* _DIRECTIVE 1_: Can you echo the part of the customer experience training passage that opens with the words containing "FIF aims to" and closes with "support the transformation."?

* _PAGE EXTRACT_:
FIF aims to achieve massive financial inclusion in some of the world's most challenging markets. Its network of 20 microfinance banks operate in developing and emerging economies, providing responsible, innovative financial services that enable low-income individuals and communities to invest in their futures.

In 2015, FIF launched a cultural transformation focused on CX, declaring it one of three core priorities for the network. A CX charter was shared with all staff to communicate the vision and need for the change. The company also formed a steering committee that worked with CX champions around the network to develop resources to support the transformation.

FIF sought to provide an excellent and consistent CX to all customers. To achieve this, the company had to align its more than 10,000 employees in 20 countries on four continents on the concept. Leadership engaged the L&D team to build this awareness and drive behavior change across the network.

An off-the-shelf CX training course did not exist in our industry, so the L&D function was tasked with creating it from scratch. The resulting Leading Customer Experience from the Inside-Out training program encompasses three instructor-led courses:

  • a CX workshop for executives and senior managers

  • a three-day course for frontline managers and supervisors

  • a course for frontline staff and other individual contributors.

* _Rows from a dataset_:
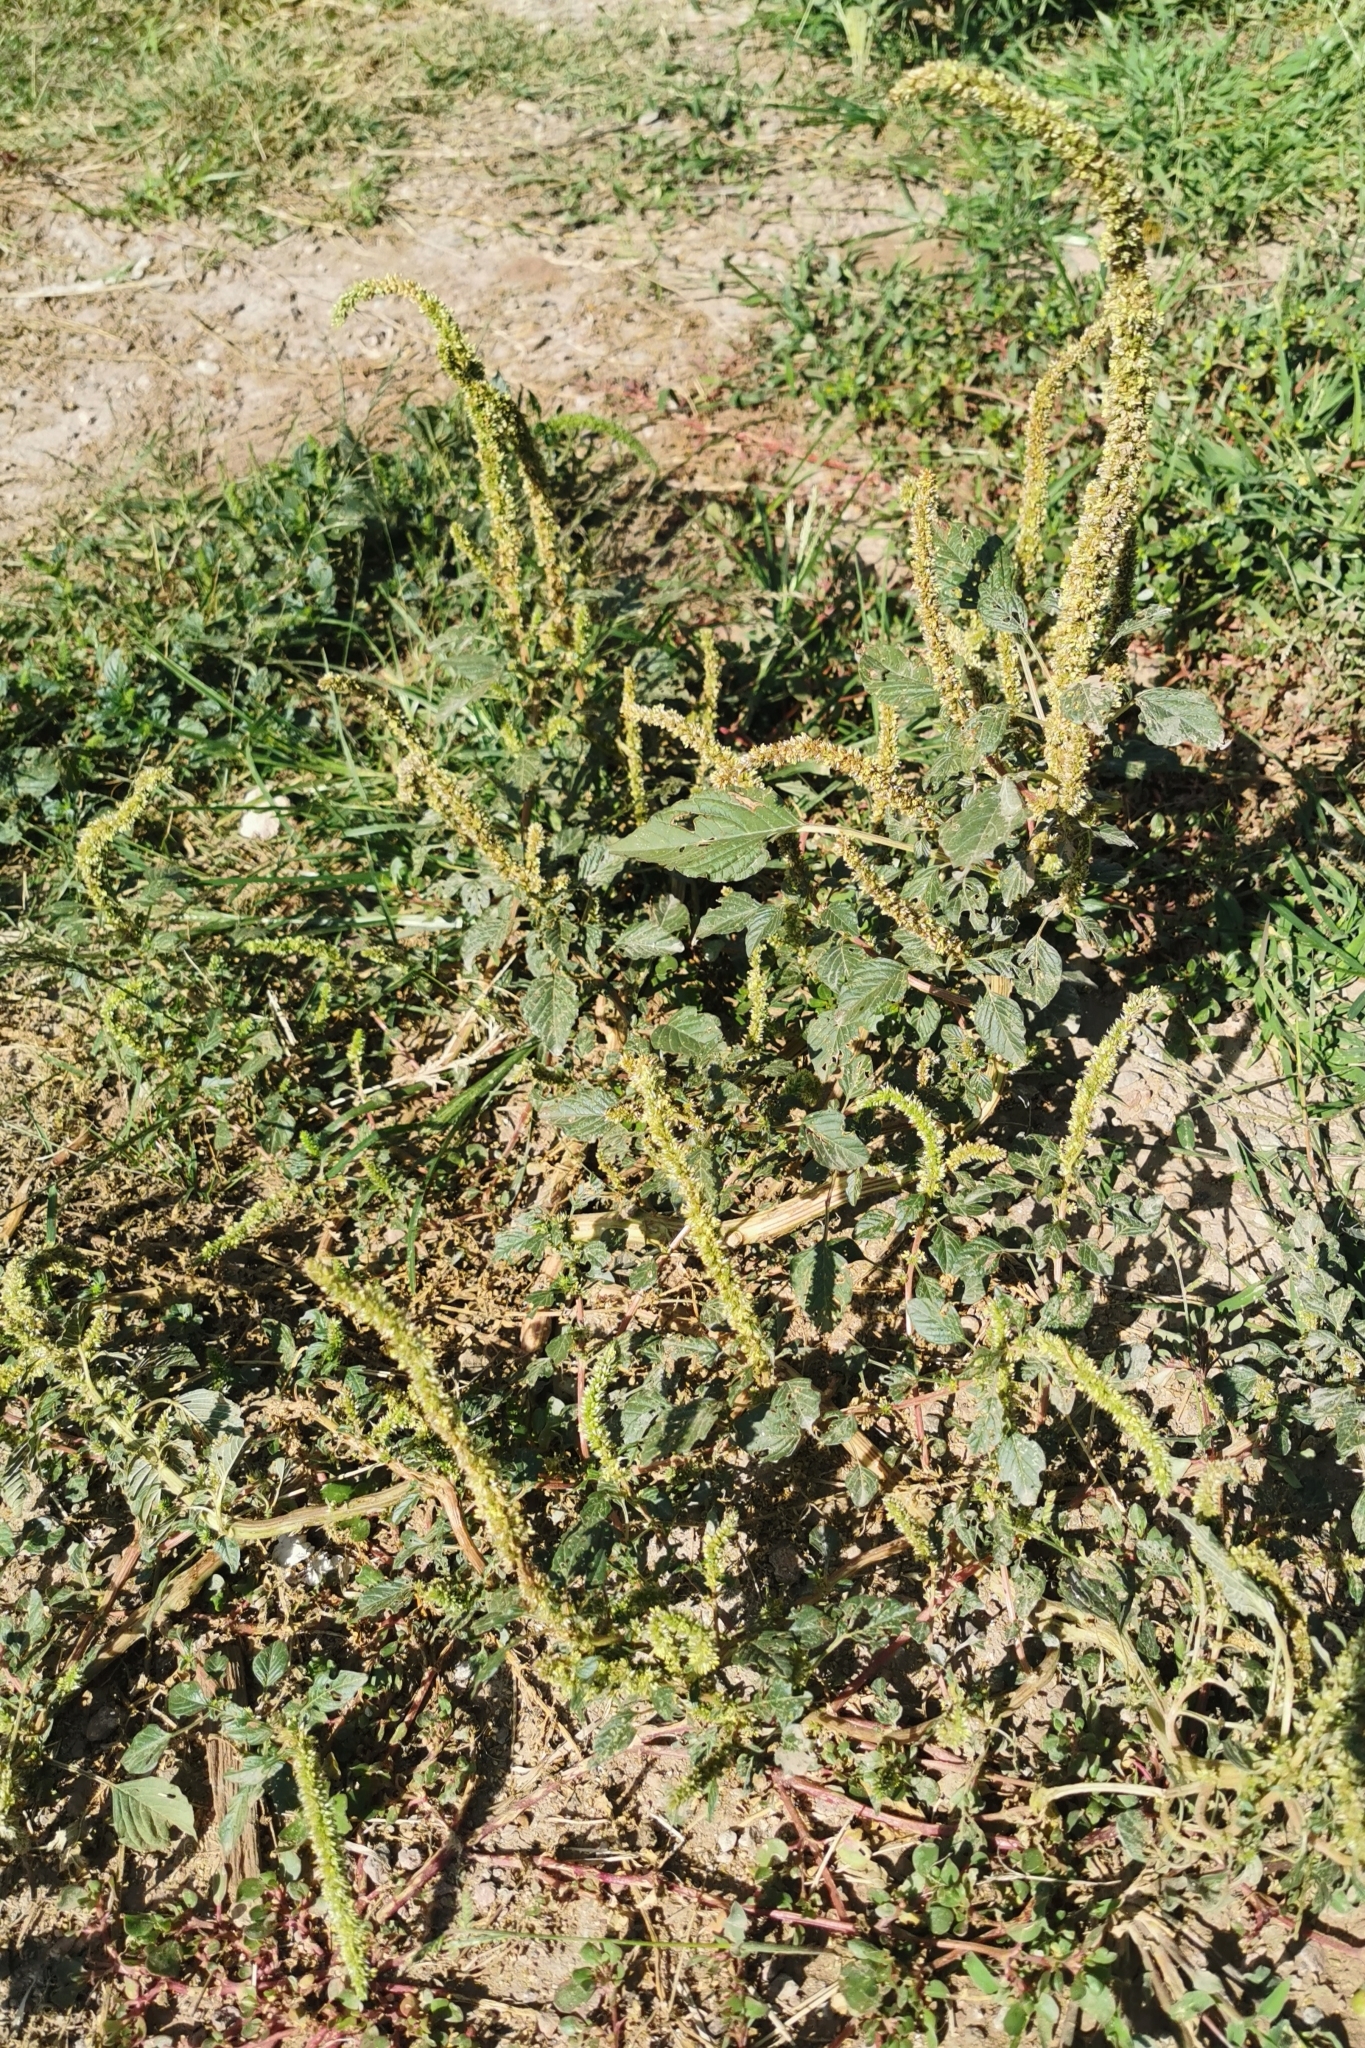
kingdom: Plantae
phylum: Tracheophyta
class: Magnoliopsida
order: Caryophyllales
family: Amaranthaceae
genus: Amaranthus
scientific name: Amaranthus hybridus
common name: Green amaranth
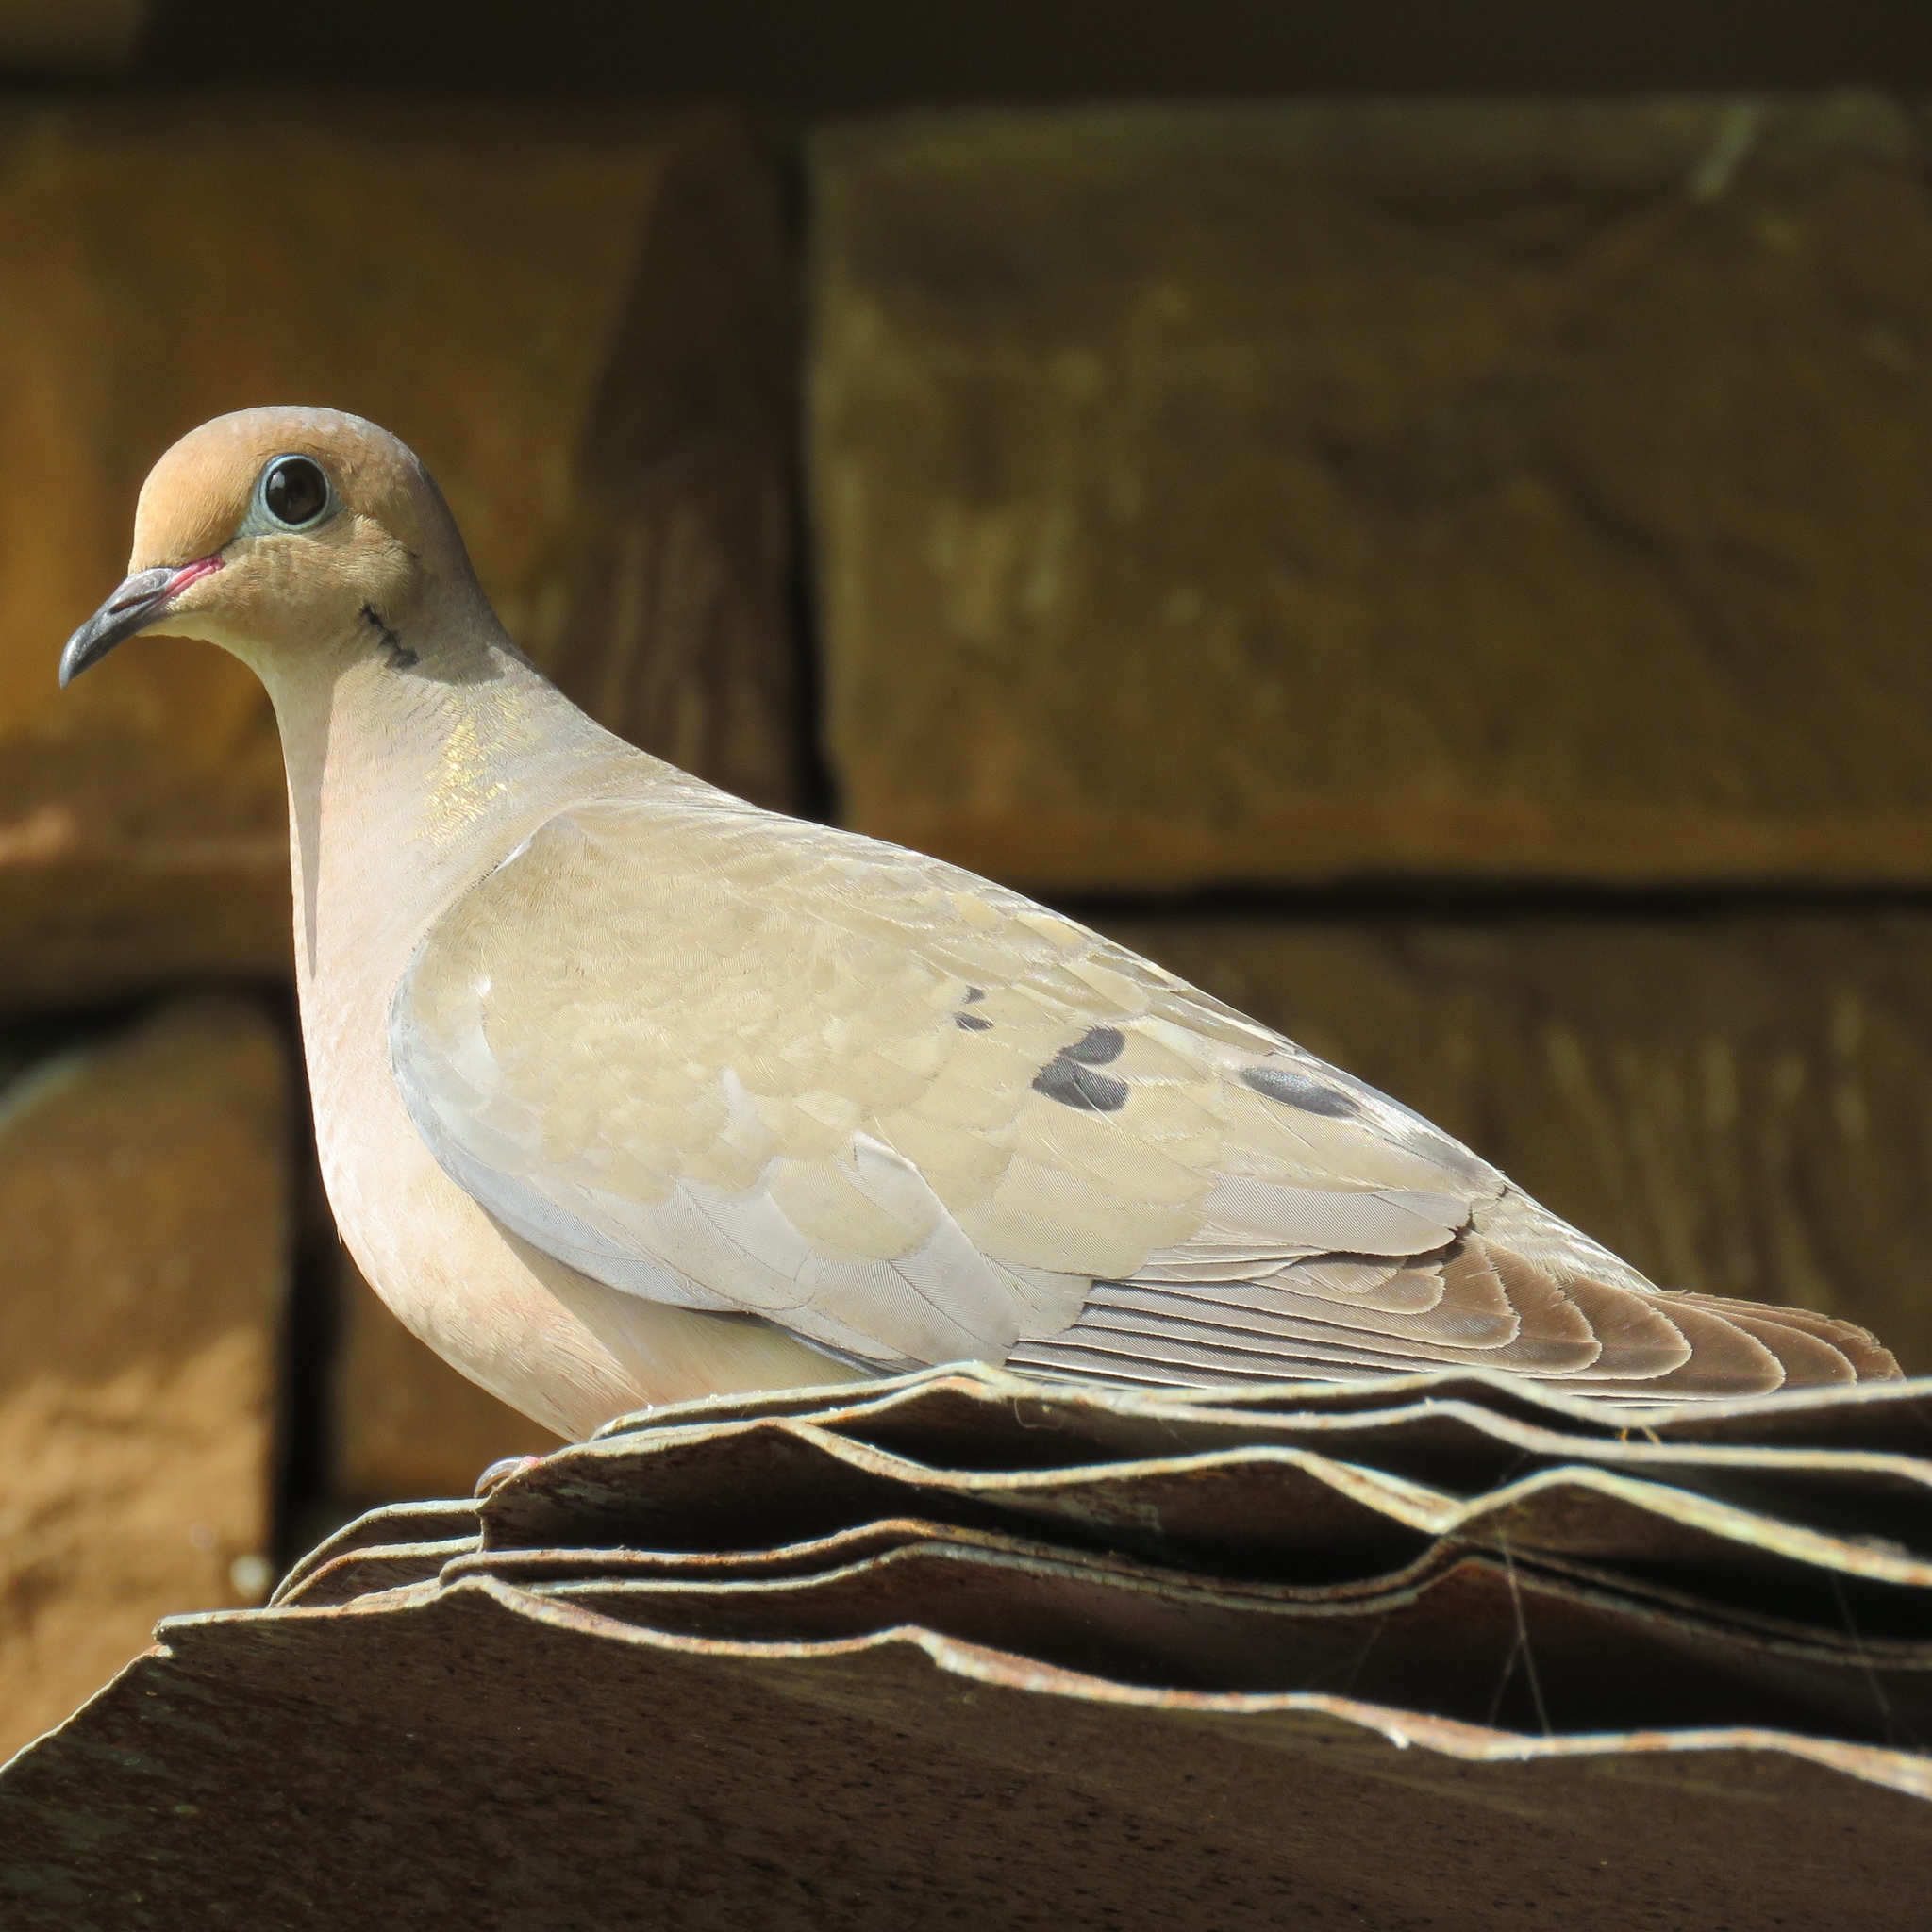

* _DIRECTIVE 2_: Could you duplicate every line of the listing above, the one that follows the customer experience training passage, as it stands, leaving the pictures out of your answer?

* _TASK ANSWER 1_:
FIF aims to achieve massive financial inclusion in some of the world's most challenging markets. Its network of 20 microfinance banks operate in developing and emerging economies, providing responsible, innovative financial services that enable low-income individuals and communities to invest in their futures.

In 2015, FIF launched a cultural transformation focused on CX, declaring it one of three core priorities for the network. A CX charter was shared with all staff to communicate the vision and need for the change. The company also formed a steering committee that worked with CX champions around the network to develop resources to support the transformation.

* _TASK ANSWER 2_:
kingdom: Plantae
phylum: Tracheophyta
class: Magnoliopsida
order: Caryophyllales
family: Amaranthaceae
genus: Amaranthus
scientific name: Amaranthus hybridus
common name: Green amaranth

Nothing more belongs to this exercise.